*TASK TO COMPLETE:* Going line by line through the records below, count those containing the word "designated", then give only the count.

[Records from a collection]

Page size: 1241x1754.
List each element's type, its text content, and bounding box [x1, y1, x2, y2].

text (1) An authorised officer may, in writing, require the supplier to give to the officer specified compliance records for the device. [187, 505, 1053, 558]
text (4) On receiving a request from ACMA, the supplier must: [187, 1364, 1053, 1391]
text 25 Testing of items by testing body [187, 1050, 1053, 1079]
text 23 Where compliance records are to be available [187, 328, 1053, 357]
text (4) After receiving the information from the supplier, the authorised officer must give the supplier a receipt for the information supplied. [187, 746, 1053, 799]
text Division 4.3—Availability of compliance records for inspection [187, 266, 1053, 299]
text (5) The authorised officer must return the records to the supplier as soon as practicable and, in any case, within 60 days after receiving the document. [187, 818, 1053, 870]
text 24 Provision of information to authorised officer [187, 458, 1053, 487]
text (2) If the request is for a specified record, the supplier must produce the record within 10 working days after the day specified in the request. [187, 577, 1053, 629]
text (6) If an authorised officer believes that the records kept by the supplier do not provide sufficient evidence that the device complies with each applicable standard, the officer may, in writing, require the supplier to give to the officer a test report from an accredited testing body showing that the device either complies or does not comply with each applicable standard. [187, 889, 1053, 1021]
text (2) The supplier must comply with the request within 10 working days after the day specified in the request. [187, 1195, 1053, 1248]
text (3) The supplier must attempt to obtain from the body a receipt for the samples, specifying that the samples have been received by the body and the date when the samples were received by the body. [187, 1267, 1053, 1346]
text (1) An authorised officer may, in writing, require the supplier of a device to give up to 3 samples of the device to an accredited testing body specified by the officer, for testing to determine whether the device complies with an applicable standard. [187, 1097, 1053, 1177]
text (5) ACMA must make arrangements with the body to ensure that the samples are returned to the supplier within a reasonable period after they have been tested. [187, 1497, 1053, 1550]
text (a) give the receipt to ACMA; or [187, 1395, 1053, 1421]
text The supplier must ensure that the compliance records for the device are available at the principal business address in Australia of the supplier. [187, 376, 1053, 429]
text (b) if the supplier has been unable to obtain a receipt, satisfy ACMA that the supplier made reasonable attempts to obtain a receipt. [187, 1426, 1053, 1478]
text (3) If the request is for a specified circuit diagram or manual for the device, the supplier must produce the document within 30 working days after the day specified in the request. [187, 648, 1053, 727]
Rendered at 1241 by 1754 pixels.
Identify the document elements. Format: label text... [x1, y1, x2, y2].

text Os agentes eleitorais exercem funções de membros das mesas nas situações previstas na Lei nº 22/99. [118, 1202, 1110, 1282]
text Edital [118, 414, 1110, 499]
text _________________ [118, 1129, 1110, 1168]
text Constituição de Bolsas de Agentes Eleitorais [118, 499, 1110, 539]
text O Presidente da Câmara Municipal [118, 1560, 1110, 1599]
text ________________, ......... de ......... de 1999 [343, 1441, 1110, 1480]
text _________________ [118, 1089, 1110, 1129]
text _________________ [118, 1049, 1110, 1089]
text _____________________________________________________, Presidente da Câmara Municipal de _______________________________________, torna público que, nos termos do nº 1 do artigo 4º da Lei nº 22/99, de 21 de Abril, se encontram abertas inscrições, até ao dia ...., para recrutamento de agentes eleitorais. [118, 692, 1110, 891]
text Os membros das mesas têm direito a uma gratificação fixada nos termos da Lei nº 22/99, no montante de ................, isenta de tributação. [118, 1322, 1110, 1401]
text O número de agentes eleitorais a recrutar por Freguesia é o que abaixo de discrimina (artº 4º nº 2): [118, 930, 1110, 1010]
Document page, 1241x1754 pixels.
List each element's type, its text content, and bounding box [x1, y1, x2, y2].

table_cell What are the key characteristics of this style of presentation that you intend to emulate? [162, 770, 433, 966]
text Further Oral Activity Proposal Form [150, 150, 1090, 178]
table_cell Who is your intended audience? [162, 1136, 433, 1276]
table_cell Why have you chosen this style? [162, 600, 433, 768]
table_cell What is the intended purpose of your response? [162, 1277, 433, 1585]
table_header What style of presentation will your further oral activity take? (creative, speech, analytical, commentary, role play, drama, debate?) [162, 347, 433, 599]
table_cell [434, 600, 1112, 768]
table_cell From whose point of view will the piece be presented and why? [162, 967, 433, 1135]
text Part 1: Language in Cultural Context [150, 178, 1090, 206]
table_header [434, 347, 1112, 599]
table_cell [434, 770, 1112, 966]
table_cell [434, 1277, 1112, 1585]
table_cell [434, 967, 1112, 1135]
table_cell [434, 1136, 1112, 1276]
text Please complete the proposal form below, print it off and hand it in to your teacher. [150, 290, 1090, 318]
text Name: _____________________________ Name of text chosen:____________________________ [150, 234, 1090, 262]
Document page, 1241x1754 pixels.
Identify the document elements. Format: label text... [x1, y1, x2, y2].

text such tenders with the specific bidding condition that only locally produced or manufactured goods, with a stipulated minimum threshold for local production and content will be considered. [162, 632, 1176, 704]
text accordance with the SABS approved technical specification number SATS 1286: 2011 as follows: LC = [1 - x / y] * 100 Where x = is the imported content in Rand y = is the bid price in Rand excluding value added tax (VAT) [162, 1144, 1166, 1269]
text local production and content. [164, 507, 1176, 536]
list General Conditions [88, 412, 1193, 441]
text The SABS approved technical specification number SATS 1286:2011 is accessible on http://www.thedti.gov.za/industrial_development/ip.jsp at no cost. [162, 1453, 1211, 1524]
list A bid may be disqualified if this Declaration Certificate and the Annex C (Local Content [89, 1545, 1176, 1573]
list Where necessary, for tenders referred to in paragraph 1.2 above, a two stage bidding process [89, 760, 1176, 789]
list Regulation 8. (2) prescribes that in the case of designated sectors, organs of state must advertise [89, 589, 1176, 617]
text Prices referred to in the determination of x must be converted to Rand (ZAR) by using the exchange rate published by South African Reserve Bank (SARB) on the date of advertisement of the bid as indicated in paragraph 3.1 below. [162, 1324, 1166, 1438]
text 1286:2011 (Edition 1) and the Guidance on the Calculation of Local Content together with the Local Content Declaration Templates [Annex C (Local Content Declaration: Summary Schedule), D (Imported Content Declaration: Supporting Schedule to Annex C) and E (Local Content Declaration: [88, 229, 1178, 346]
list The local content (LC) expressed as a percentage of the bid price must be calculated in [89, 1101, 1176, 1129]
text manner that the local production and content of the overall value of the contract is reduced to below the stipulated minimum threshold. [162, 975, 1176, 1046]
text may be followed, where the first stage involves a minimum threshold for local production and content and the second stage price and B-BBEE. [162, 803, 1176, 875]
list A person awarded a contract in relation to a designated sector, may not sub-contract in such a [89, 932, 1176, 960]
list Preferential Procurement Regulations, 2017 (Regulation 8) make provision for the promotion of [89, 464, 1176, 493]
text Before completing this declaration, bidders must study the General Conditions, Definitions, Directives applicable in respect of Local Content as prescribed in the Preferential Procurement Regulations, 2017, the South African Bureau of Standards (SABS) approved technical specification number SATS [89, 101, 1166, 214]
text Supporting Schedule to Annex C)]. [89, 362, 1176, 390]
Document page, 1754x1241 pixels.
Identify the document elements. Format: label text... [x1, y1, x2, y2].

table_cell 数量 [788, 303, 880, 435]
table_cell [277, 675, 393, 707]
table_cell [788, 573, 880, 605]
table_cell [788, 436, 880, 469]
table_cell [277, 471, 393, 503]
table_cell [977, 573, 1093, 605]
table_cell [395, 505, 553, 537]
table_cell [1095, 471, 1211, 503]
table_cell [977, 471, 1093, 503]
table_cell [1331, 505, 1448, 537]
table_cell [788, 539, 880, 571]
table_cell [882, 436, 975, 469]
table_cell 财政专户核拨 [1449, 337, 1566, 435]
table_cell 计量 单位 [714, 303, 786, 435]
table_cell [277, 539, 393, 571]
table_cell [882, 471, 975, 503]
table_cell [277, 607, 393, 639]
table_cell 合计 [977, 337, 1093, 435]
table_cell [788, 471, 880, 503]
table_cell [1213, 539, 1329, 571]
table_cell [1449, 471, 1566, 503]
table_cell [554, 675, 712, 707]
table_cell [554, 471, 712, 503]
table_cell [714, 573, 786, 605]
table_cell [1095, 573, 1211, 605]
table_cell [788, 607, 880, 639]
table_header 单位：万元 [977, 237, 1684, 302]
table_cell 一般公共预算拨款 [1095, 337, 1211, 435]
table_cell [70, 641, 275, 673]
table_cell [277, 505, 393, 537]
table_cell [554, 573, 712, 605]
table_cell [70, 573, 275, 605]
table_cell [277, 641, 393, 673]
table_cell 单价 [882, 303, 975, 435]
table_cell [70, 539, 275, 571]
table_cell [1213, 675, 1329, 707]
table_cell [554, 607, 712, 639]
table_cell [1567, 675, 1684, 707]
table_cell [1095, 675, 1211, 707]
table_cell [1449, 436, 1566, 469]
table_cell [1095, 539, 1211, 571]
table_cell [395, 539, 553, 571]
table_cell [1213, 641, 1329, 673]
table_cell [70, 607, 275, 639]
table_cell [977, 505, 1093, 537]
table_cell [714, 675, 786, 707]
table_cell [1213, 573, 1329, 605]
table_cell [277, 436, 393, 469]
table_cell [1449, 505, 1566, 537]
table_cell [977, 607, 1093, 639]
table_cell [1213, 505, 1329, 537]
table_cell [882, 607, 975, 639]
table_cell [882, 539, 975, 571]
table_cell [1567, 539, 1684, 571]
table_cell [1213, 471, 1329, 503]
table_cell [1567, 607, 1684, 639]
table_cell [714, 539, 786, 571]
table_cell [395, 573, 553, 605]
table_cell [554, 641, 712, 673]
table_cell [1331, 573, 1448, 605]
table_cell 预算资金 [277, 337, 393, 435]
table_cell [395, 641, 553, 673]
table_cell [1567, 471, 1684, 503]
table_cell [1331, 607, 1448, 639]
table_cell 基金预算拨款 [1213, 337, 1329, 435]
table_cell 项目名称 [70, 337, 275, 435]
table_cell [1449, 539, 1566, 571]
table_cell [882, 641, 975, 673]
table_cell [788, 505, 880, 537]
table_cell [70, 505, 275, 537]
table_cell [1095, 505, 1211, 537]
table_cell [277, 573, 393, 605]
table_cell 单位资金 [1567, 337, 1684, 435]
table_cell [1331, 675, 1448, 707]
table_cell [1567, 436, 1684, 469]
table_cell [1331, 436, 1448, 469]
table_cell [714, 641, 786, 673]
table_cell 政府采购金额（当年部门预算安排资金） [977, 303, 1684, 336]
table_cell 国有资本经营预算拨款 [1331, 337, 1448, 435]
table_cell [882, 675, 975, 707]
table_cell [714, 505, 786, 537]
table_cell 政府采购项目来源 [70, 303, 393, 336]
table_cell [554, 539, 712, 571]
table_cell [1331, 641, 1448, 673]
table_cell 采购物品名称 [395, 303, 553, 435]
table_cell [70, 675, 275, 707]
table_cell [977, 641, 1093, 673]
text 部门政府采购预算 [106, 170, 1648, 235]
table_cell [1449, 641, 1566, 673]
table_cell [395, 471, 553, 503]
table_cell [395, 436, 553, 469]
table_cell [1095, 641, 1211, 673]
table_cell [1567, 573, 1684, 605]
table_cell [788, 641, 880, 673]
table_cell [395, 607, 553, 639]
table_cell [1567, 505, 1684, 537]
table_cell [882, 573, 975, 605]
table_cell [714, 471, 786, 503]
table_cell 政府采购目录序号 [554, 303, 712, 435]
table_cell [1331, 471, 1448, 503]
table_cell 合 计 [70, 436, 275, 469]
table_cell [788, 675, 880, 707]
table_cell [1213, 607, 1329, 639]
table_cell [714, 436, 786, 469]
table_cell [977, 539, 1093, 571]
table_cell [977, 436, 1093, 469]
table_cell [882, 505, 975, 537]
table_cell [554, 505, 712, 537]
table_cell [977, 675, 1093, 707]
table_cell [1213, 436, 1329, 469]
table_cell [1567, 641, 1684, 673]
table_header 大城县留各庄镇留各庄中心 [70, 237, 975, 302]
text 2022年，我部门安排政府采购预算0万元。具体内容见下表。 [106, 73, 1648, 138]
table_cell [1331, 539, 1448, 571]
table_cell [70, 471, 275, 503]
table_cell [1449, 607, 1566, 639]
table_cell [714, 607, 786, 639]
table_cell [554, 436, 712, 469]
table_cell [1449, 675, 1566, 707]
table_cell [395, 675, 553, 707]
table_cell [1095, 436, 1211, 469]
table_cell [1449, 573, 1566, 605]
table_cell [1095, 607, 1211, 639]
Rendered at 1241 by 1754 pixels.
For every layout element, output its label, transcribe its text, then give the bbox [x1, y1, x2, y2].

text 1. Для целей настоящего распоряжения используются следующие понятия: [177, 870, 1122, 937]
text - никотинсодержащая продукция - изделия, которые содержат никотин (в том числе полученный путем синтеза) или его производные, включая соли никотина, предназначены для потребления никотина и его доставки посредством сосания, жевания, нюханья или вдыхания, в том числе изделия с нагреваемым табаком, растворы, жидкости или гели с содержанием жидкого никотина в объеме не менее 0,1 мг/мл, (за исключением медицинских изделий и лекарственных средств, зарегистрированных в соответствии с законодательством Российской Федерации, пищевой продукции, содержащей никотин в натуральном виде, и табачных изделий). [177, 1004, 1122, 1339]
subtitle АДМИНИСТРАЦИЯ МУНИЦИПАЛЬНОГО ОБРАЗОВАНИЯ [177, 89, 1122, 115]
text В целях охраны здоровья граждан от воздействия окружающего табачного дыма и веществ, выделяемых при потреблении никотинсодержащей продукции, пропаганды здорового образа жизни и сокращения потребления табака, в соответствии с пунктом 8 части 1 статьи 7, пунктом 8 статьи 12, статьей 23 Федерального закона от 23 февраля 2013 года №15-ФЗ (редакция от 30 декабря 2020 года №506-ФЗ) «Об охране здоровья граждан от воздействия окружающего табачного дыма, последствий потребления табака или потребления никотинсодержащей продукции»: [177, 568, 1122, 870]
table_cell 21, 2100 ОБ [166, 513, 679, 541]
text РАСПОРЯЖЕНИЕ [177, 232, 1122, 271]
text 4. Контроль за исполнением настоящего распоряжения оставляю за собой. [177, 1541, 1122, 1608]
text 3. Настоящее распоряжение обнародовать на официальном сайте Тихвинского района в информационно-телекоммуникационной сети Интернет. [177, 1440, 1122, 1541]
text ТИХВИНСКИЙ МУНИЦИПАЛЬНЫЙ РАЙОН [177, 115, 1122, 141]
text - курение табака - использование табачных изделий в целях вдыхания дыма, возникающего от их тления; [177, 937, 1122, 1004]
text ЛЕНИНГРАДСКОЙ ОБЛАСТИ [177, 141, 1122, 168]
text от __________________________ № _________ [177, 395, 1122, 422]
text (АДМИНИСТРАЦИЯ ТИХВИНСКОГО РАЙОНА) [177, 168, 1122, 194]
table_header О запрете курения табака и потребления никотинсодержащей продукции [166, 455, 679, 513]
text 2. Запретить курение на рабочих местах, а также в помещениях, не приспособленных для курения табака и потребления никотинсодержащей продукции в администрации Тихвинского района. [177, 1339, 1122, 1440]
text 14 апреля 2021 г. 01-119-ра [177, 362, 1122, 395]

*TASK RESPONSE:* 2